TASKS TO PERFORM:
(1) According to the news report on the Vidal-Quadras shooting, in which cities were the three suspects arrested?
(2) Using the news report on the Vidal-Quadras shooting, explain why the politician survived being shot in the face.
(3) Continue the news report on the shooting of Alejo Vidal-Quadras, picking up after its final sentence.

EXCERPTED TEXT:
*** Begin section ***
MADRID (Reuters) -Spanish police on Tuesday detained three people as part of an anti-terror investigation into the shooting of the former head of Spain's conservative People's Party in Catalonia on a busy Madrid street 12 days ago.
One of the suspects was arrested in the southern port city of Malaga and the other two in Granada, a police source told Reuters, confirming early reports from news website El Confidencial and radio station Cadena SER.
Two of them were Spanish men and the third arrested was a British woman, the source said.
Police are looking into whether they have links with foreign countries.
Alejo Vidal-Quadras was shot in the face on a sidewalk in the wealthy neighbourhood of Salamanca in central Madrid at 1:30 p.m. on Nov. 9 by a gunman wearing a helmet who was riding pillion on a motorbike.
The 78-year-old conservative politician survived the attack as the bullet passed through his jaw. He is still in hospital recovering from a double fracture of the jaw, the hospital said on Tuesday, but is making "good progress".
An anti-terrorism court is in charge of the investigation. The court spokesperson was not immediately able to comment.
Vidal-Quadras is former head of the centre-right People's Party (PP) in Catalonia and a founder of Spain's far-right Vox party. He was the European Parliament vice-president between 2009 and 2014.
*** End section ***
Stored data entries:
*** Begin section ***
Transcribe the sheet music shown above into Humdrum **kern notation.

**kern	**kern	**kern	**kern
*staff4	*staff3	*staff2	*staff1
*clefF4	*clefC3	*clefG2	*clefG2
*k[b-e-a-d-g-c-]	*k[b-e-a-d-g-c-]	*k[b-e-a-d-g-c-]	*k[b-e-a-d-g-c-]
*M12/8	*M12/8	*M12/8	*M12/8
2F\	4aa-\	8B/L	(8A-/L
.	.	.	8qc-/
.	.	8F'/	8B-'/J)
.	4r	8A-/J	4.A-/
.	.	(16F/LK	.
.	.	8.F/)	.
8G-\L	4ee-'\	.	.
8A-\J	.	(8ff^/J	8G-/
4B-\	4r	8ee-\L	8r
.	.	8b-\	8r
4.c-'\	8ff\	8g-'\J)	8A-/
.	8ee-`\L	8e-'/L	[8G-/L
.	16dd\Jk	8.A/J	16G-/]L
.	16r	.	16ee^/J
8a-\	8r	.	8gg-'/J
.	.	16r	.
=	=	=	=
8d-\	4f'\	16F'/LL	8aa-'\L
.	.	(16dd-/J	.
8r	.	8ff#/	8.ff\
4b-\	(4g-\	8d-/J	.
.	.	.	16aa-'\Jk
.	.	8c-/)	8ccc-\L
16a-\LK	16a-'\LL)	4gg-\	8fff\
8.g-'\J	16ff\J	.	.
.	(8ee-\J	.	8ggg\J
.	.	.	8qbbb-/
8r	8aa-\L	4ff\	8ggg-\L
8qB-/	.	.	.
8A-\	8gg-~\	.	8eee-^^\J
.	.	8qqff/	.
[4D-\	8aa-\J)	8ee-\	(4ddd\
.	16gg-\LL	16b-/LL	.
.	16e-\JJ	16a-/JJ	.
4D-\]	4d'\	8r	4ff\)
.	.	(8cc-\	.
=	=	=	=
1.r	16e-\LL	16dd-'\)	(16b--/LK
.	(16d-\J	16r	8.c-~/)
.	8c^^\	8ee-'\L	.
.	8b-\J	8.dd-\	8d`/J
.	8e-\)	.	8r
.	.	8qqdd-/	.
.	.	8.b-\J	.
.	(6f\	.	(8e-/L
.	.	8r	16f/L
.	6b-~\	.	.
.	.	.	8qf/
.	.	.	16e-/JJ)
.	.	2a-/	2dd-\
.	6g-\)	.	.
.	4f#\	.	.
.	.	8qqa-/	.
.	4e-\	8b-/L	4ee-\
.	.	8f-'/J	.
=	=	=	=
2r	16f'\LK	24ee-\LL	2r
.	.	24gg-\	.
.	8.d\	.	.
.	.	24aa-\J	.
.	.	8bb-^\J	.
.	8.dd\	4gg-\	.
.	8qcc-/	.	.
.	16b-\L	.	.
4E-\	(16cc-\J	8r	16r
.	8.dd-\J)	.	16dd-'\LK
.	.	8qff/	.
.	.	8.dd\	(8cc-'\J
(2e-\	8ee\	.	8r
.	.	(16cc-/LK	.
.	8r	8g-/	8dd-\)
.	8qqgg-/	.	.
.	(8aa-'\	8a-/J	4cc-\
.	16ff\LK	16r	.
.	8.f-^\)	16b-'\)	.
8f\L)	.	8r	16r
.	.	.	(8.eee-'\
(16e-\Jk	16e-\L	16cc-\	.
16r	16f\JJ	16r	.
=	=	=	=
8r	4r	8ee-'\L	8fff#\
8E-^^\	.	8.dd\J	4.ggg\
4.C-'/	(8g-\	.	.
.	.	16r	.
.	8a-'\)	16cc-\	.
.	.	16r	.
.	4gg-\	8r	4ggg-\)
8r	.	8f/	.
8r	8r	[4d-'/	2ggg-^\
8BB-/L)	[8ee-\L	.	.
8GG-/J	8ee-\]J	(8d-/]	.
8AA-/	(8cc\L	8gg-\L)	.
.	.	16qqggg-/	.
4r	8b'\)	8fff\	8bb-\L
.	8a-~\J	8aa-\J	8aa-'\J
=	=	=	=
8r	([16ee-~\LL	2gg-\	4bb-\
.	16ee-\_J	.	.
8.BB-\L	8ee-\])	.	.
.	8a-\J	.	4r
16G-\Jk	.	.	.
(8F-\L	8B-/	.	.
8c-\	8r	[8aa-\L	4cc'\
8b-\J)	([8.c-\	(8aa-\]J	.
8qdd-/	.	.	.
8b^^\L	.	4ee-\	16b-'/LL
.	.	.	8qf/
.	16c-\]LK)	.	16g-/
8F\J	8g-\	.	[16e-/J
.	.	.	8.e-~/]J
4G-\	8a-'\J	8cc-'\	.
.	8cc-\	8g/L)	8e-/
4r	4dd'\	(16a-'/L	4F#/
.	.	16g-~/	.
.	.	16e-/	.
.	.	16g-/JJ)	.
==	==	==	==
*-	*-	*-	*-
*** End section ***
TASK-BY-TASK RESULTS:
(1) One was arrested in Malaga and the other two in Granada.

(2) He survived because the bullet passed through his jaw. He was left with a double fracture of the jaw and is still recovering in the hospital.

(3)
The Paris-based Iranian opposition group, the Committee of the National Council of Resistance of Iran, described him as a staunch ally, and blamed the Iranian government for the attack.
Police have not confirmed any such theory, and a spokesperson for the Iranian Embassy in Madrid did not immediately respond to a request for comment.
In October 2022, Vidal-Quadras was included in an Iranian sanctions list in retaliation for European Union sanctions imposed on the country following the death in custody of 22-year-old Iranian-Kurdish woman Mahsa Amini.
Amini's death triggered months of nationwide protests that represented one of the fiercest challenges to the Islamic Republic since its establishment in 1979.
The Iranian sanctions included a visa and entry ban on Vidal-Quadras and seizure of any property in Iran.